Bright future for Forestry Commission in England

7 Nov 2017 06:09 PM

The Environment Minister has announced new arrangements for the Forestry Commission in England.

New changes to strengthen the role of the Forestry Commission and protect England’s forests for future generations were announced yesterday by Environment Minister Thérèse Coffey.

From April 2019 Scottish Ministers will take on full responsibility for their national forests – meaning the Forestry Commission will remain in England, continuing to protect, improve and expand some of the country’s best-known landscapes, from the Forest of Dean to Northumberland’s Kielder Forest.

The Commission will continue to manage more than 250,000 hectares of England’s Public Forest Estate, with a new board of Commissioners established to oversee this.

The world-renowned Forest Research will remain as an agency of the Forestry Commission, working closely with partners across the UK.

Environment Minister Thérèse Coffey said:

Our forests and woodlands are vital for providing timber, protecting wildlife, and helping us improve our environment for the next generation.

Public forests in particular are one of our greatest national assets, and the Forestry Commission’s work to enhance woodlands across England remains at the heart of our environmental ambitions.

These arrangements provide certainty for the Commission and its staff, helping some of our most precious landscapes thrive into the future.

The Forestry Commission will maintain its specialist forestry expertise, continuing to offer support, advice and guidance to land owners and managers responsible for England’s woodlands.

The new Board of Commissioners will bring strong experience in commercial, community and environmental backgrounds that will complement the work of the new organisation.

The changes will coincide with the Forestry Commission’s Centenary year in 2019.

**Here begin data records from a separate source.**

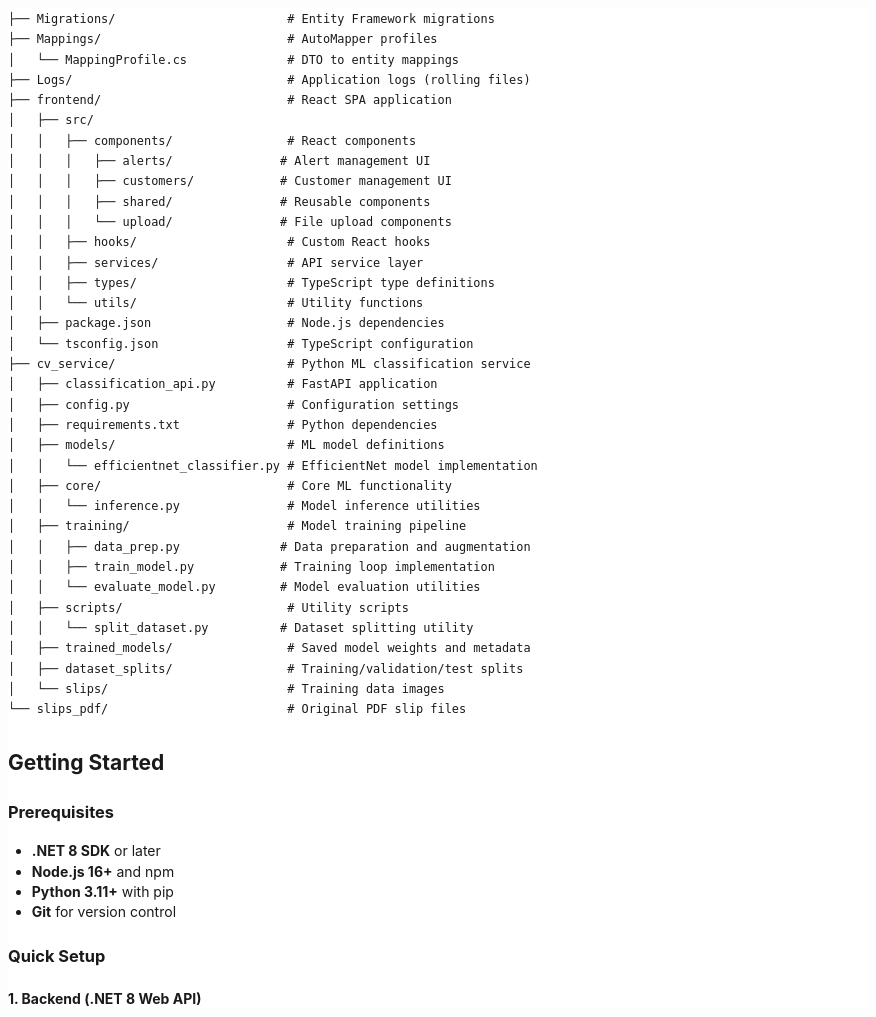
 ```
├── Migrations/                        # Entity Framework migrations
├── Mappings/                          # AutoMapper profiles
│   └── MappingProfile.cs              # DTO to entity mappings
├── Logs/                              # Application logs (rolling files)
├── frontend/                          # React SPA application
│   ├── src/
│   │   ├── components/                # React components
│   │   │   ├── alerts/               # Alert management UI
│   │   │   ├── customers/            # Customer management UI
│   │   │   ├── shared/               # Reusable components
│   │   │   └── upload/               # File upload components
│   │   ├── hooks/                     # Custom React hooks
│   │   ├── services/                  # API service layer
│   │   ├── types/                     # TypeScript type definitions
│   │   └── utils/                     # Utility functions
│   ├── package.json                   # Node.js dependencies
│   └── tsconfig.json                  # TypeScript configuration
├── cv_service/                        # Python ML classification service
│   ├── classification_api.py          # FastAPI application
│   ├── config.py                      # Configuration settings
│   ├── requirements.txt               # Python dependencies
│   ├── models/                        # ML model definitions
│   │   └── efficientnet_classifier.py # EfficientNet model implementation
│   ├── core/                          # Core ML functionality
│   │   └── inference.py               # Model inference utilities
│   ├── training/                      # Model training pipeline
│   │   ├── data_prep.py              # Data preparation and augmentation
│   │   ├── train_model.py            # Training loop implementation
│   │   └── evaluate_model.py         # Model evaluation utilities
│   ├── scripts/                       # Utility scripts
│   │   └── split_dataset.py          # Dataset splitting utility
│   ├── trained_models/                # Saved model weights and metadata
│   ├── dataset_splits/                # Training/validation/test splits
│   └── slips/                         # Training data images
└── slips_pdf/                         # Original PDF slip files
```

## Getting Started

### Prerequisites

- **.NET 8 SDK** or later
- **Node.js 16+** and npm
- **Python 3.11+** with pip
- **Git** for version control

### Quick Setup

#### 1. Backend (.NET 8 Web API)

Sir Harry Studholme, Chair of the Forestry Commission, said:

This is an exciting moment for the Forestry Commission. After nearly a century of creating and managing Britain’s forests, the transfer of formal responsibility for Scotland’s forests to the Scottish Government will allow the Forestry Commission in England to increase its focus on the needs of English users.

This will strengthen the Commission in its role of safeguarding and protecting the Public Forest Estate now and for the next 100 years.

The English, Scottish and Welsh Governments will continue to work together to commission forest research, sustain high standards for forestry in the UK, and protect trees against pests and diseases.